Saturday, November 13, 2010

Going on a Gem Hunt

It was a good thing that my friend and traveling companion, Marina, did a bit of internet research at the motel on our day's destination.  We were looking for an old copper mine on bureau of land management land near Mt. Shasta.  We hoped to take home some pretty blue green copper ore called chrysocolla.

Her research clued us in to be on the lookout for the shot up old RV.  We went too far past it the first time and, after scraping our vans through scrub, found an enticingly wide and well-traveled dirt road.  With signposts!  This road led to a working mine with imposing KEEP OUT signs.

We circled back, enjoying the views of Mt.
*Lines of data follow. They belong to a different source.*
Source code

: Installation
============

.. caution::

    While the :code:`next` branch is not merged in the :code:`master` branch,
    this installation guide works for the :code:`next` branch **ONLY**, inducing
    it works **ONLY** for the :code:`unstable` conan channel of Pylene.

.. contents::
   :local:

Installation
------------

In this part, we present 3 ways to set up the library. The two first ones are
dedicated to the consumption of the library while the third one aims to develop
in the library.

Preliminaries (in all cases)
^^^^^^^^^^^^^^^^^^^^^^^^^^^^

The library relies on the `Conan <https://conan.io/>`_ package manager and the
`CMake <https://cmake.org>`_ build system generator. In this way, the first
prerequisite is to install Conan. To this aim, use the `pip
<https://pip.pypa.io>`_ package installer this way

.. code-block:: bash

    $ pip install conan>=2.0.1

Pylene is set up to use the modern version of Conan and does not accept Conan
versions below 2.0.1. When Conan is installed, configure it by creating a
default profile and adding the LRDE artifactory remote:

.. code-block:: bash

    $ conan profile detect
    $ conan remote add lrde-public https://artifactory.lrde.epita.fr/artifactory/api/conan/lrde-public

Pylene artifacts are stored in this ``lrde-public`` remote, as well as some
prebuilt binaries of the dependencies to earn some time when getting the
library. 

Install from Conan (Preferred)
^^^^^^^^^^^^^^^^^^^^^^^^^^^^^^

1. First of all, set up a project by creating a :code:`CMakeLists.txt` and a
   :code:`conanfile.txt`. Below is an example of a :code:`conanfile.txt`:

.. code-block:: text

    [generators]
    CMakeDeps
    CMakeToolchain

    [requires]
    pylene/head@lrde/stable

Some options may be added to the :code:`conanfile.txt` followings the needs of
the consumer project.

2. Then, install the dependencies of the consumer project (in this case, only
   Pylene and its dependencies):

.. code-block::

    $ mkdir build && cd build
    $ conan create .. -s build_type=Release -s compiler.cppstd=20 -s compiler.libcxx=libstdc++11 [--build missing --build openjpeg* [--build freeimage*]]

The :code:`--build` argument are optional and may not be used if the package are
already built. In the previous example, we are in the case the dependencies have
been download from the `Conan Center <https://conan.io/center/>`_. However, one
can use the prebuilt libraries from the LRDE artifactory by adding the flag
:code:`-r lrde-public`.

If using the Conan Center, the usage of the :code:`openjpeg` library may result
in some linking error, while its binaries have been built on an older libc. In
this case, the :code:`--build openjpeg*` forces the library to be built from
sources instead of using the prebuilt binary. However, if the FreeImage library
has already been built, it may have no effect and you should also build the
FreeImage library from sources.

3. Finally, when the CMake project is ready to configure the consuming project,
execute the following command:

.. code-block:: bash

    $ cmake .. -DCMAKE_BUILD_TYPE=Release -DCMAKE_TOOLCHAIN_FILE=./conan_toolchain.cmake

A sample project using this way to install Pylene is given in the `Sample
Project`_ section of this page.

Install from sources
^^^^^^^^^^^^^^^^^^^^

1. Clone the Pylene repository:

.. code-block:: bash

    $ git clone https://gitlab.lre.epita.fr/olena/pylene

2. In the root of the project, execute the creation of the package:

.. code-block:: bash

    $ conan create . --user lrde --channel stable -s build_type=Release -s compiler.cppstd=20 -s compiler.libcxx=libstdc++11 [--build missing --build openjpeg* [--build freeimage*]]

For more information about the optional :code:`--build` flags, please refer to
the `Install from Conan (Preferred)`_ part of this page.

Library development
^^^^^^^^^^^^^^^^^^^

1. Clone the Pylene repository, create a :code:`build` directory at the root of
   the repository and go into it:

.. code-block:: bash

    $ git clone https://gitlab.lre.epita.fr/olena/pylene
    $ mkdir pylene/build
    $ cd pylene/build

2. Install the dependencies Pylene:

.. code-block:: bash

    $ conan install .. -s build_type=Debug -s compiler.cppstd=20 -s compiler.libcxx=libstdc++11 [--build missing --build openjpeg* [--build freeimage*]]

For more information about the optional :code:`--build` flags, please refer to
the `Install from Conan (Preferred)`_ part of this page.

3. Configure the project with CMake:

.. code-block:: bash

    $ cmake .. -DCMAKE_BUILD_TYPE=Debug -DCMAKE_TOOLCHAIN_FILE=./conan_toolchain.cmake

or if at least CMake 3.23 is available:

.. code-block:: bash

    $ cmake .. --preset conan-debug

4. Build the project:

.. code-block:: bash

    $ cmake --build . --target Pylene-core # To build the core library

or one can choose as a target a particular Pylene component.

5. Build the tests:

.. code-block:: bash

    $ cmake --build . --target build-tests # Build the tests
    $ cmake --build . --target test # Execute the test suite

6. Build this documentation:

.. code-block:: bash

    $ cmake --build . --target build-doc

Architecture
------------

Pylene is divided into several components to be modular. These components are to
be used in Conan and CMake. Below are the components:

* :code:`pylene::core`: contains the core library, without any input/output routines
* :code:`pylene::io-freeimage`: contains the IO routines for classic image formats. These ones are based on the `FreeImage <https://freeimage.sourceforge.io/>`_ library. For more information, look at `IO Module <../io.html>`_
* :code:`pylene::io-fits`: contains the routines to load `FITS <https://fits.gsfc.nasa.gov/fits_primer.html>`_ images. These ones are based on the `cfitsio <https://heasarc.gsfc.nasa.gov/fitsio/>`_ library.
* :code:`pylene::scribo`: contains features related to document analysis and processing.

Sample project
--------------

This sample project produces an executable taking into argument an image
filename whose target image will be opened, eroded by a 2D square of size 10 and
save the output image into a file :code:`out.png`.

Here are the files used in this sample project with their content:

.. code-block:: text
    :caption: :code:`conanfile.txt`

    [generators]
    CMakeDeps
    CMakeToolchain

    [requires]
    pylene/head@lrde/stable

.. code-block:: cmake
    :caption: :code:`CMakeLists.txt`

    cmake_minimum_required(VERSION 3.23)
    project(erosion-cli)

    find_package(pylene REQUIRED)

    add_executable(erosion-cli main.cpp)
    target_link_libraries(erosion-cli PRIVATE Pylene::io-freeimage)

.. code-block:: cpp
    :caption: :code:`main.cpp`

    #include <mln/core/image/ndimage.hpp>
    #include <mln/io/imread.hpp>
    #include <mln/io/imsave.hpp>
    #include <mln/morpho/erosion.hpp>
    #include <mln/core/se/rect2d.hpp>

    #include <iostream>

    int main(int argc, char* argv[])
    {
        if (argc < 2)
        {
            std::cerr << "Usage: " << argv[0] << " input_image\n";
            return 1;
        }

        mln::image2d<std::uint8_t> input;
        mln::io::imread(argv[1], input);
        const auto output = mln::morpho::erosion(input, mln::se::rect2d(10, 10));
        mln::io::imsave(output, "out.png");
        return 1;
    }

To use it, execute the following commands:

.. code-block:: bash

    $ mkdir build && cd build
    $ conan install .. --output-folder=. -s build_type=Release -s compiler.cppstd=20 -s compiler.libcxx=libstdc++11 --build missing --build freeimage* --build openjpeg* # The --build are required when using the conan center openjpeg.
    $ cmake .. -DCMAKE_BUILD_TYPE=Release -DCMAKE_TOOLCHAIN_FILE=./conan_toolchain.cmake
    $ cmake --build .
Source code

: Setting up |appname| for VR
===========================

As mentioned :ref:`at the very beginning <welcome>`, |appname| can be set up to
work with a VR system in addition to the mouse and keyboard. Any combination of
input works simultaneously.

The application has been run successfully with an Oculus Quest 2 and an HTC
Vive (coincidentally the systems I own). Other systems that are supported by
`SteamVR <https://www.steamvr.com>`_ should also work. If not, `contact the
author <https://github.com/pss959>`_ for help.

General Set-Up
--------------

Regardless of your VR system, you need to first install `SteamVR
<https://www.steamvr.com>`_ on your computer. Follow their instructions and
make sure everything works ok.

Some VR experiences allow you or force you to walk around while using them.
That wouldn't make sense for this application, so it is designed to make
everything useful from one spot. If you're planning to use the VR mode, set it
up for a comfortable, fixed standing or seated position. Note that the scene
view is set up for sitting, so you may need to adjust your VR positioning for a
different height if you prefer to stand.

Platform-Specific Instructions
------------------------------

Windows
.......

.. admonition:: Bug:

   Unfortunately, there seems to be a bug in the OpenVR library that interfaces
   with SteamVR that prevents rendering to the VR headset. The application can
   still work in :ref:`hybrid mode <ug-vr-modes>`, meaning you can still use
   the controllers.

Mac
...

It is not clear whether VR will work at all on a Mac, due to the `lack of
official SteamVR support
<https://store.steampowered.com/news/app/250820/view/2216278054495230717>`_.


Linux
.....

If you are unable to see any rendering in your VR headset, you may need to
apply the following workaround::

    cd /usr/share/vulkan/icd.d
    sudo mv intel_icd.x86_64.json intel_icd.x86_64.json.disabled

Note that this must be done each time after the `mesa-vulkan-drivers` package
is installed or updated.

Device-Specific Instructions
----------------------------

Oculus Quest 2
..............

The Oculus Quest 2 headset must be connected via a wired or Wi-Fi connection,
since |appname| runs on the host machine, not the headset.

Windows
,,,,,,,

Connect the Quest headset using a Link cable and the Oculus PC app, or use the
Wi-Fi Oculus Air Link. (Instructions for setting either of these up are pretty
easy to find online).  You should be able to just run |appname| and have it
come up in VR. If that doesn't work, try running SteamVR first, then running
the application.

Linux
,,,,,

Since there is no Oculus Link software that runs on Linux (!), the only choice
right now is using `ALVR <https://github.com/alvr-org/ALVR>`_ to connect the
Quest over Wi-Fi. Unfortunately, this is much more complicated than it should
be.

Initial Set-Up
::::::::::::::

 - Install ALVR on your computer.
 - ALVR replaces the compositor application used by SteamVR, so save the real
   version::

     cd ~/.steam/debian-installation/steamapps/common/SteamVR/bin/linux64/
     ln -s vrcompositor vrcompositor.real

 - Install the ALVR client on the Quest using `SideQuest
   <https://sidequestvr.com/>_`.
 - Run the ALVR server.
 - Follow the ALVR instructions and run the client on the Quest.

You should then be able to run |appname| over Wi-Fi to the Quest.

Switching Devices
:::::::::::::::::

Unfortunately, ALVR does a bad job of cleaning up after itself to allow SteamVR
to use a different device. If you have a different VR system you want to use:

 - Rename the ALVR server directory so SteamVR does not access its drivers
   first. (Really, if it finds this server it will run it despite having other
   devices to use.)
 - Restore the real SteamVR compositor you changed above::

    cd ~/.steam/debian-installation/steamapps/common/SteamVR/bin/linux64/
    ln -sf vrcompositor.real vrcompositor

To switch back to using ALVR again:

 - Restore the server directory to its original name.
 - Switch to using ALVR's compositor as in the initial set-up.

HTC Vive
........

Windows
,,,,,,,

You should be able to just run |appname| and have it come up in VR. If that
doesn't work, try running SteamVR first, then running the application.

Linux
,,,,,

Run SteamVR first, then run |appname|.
Shasta.

In our search, full of exploratory sorties from our vans, we struck pay dirt--not the kind we expected, though.

Clementine shouted, "Mom!  Look!  Bear tracks!"

Sure enough.

A bear had walked all over this spot.  We found front pawprints (above) and hindprints (below).  Clem suggested we put a dollar bill in for size.  Pretty big!

I can't remember who discovered the little balls of pumice.  Greta is cleaning one with a wire brush with Mt. Shasta in the background.

The kids investigated many dumped items.  Good old fashioned fun with a tire.

At last we found the slag heap we were looking for.

And plenty of chrysocolla.

And even more treasures.

Broken bones.

Rabbit scat! 
We all recalled the story Susan Labiste told us about friends who thought they had found pine nuts on the ground but who instead had fried up and were eating rabbit scat in butter and cinnamon.

This was supposed to be a gem hunt, a departure from our mammal search, but it turned into a bear hunt.  And a rabbit hunt, and a bone hunt, and a pumice hunt.  What I like about this mammal hunt is that it keeps our eyes open.  It is amazing what you find if you think to look.

But please, don't mistake the rabbit scat for pine nuts.